[THE TASK]: Retype the text of the items below, starting at the beginning of the items and ending with the line that contains "this comprehensive guide, we will walk you th", including that line. Leave the pictures out of your answer.

+++

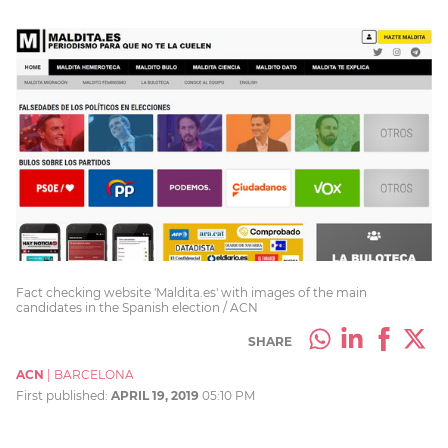
Fact checking website 'Maldita.es' with images of the main
candidates in the Spanish election / ACN
SHARE
ACN
|
BARCELONA
First published:
APRIL 19, 2019
05:10 PM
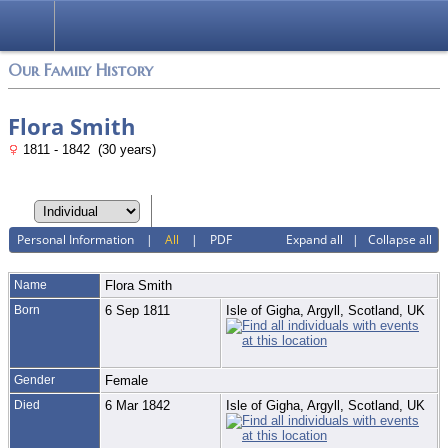
Login
Our Family History
Flora Smith
1811 - 1842 (30 years)
Personal Information
|
All
|
PDF
Expand all
|
Collapse all
Name
Flora
Smith
Born
6 Sep 1811
Isle of Gigha, Argyll, Scotland, UK
Gender
Female
Died
6 Mar 1842
Isle of Gigha, Argyll, Scotland, UK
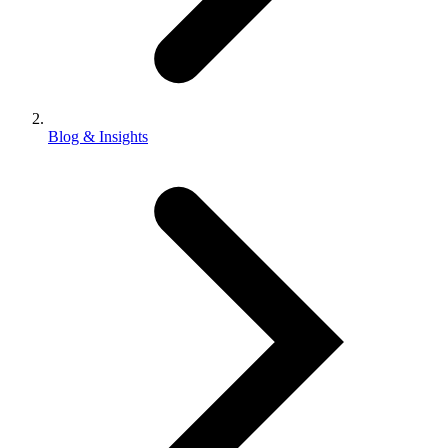
Blog & Insights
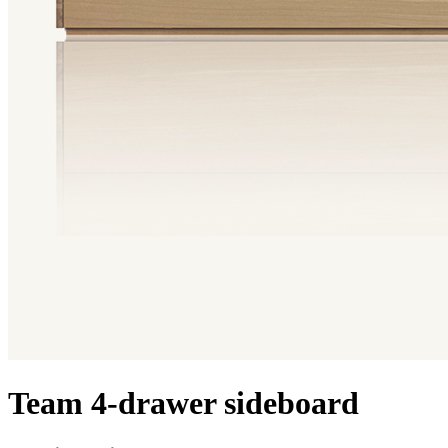
Team 4-drawer sideboard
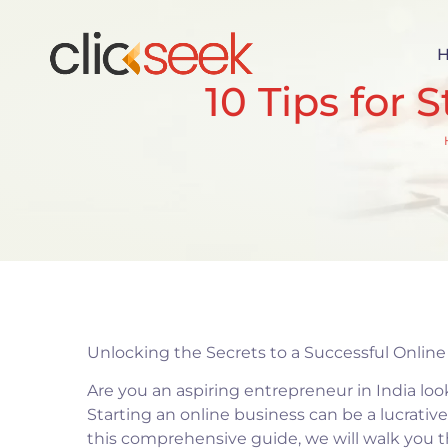
10 Tips for 
Unlocking the Secrets to a Successful Onlin
Are you an aspiring entrepreneur in India loo
Starting an online business can be a lucrative
this comprehensive guide, we will walk you th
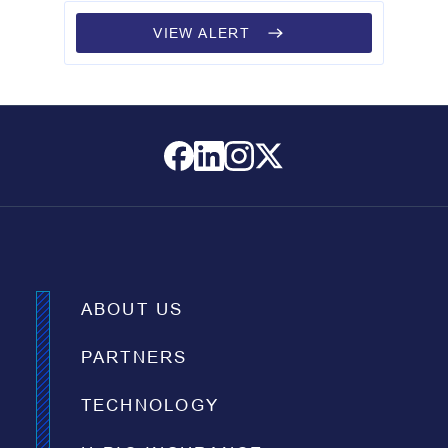
VIEW ALERT
ABOUT US
PARTNERS
TECHNOLOGY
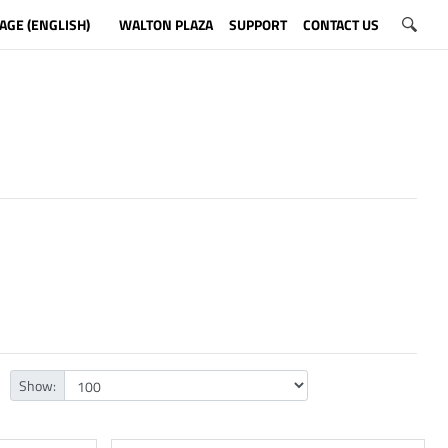
AGE (ENGLISH)
WALTON PLAZA
SUPPORT
CONTACT US
Show:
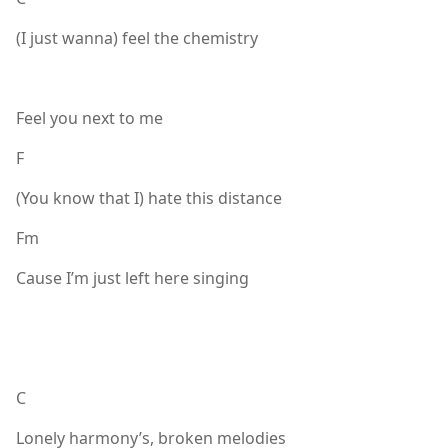
(I just wanna) feel the chemistry
Feel you next to me
F
(You know that I) hate this distance
Fm
Cause I’m just left here singing
C
Lonely harmony’s, broken melodies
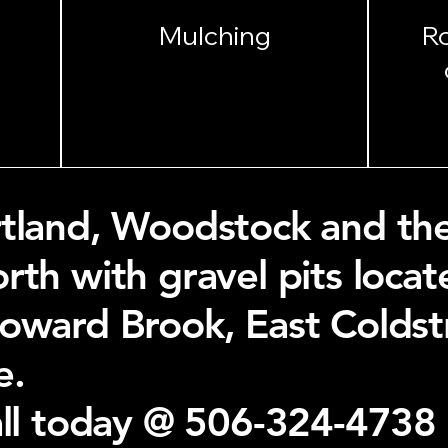
Mulching
R
tland, Woodstock and the 
rth with gravel pits loca
Howard Brook, East Colds
e.
all today @ 506-324-4738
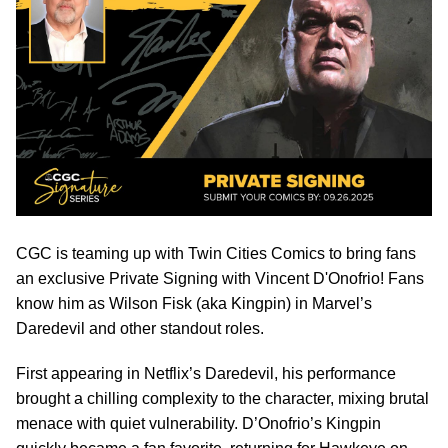
CGC is teaming up with Twin Cities Comics to bring fans
an exclusive Private Signing with Vincent D'Onofrio! Fans
know him as Wilson Fisk (aka Kingpin) in Marvel’s
Daredevil and other standout roles.
First appearing in Netflix’s Daredevil, his performance
brought a chilling complexity to the character, mixing brutal
menace with quiet vulnerability. D’Onofrio’s Kingpin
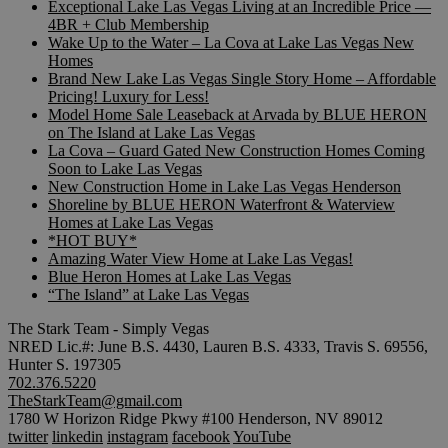
Exceptional Lake Las Vegas Living at an Incredible Price —
4BR + Club Membership
Wake Up to the Water – La Cova at Lake Las Vegas New
Homes
Brand New Lake Las Vegas Single Story Home – Affordable
Pricing! Luxury for Less!
Model Home Sale Leaseback at Arvada by BLUE HERON
on The Island at Lake Las Vegas
La Cova – Guard Gated New Construction Homes Coming
Soon to Lake Las Vegas
New Construction Home in Lake Las Vegas Henderson
Shoreline by BLUE HERON Waterfront & Waterview
Homes at Lake Las Vegas
*HOT BUY*
Amazing Water View Home at Lake Las Vegas!
Blue Heron Homes at Lake Las Vegas
“The Island” at Lake Las Vegas
The Stark Team - Simply Vegas
NRED Lic.#: June B.S. 4430, Lauren B.S. 4333, Travis S. 69556,
Hunter S. 197305
702.376.5220
TheStarkTeam@gmail.com
1780 W Horizon Ridge Pkwy #100 Henderson, NV 89012
twitter
linkedin
instagram
facebook
YouTube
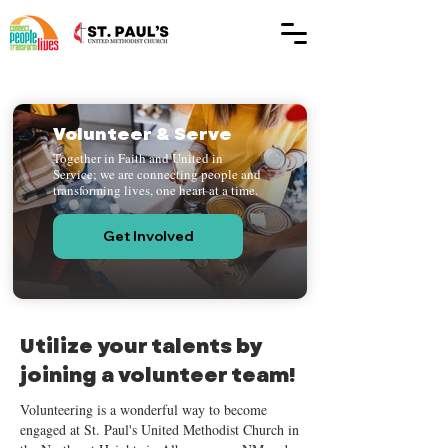
Volunteer & Serve
Together in Faith and United in
Service; we are connecting people and
transforming lives, one heart at a time.
Get Involved
Utilize your talents by
joining a volunteer team!
Volunteering is a wonderful way to become
engaged at St. Paul's United Methodist Church in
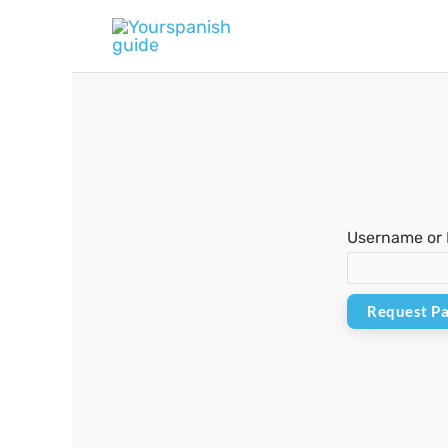
Skip
to
content
Username or 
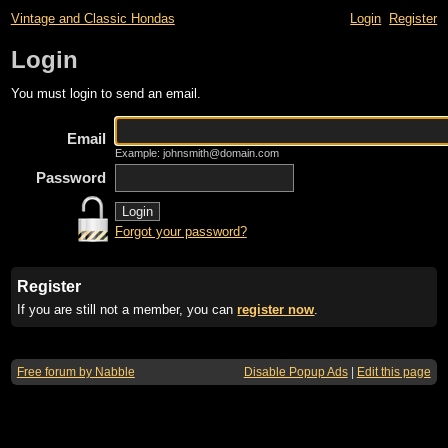
Vintage and Classic Hondas
Login
Register
Login
You must login to send an email.
Email
Example: johnsmith@domain.com
Password
Forgot your password?
Register
If you are still not a member, you can
register now
.
Free forum by Nabble
Disable Popup Ads
|
Edit this page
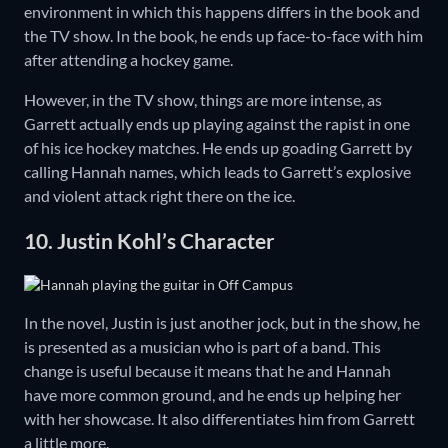
environment in which this happens differs in the book and
the TV show. In the book, he ends up face-to-face with him
after attending a hockey game.
However, in the TV show, things are more intense, as
Garrett actually ends up playing against the rapist in one
of his ice hockey matches. He ends up goading Garrett by
calling Hannah names, which leads to Garrett’s explosive
and violent attack right there on the ice.
10. Justin Kohl’s Character
In the novel, Justin is just another jock, but in the show, he
is presented as a musician who is part of a band. This
change is useful because it means that he and Hannah
have more common ground, and he ends up helping her
with her showcase. It also differentiates him from Garrett
a little more.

+++

[YOUR SOLUTION]:
Fact checking website 'Maldita.es' with images of the main
candidates in the Spanish election / ACN
SHARE
ACN
|
BARCELONA
First published:
APRIL 19, 2019
05:10 PM
Login
Our Family History
Flora Smith
1811 - 1842 (30 years)
Personal Information
|
All
|
PDF
Expand all
|
Collapse all
Name
Flora
Smith
Born
6 Sep 1811
Isle of Gigha, Argyll, Scotland, UK
Gender
Female
Died
6 Mar 1842
Isle of Gigha, Argyll, Scotland, UK
Blog & Insights
Team 4-drawer sideboard
10 Tips for 
Unlocking the Secrets to a Successful Onlin
Are you an aspiring entrepreneur in India loo
Starting an online business can be a lucrative
this comprehensive guide, we will walk you th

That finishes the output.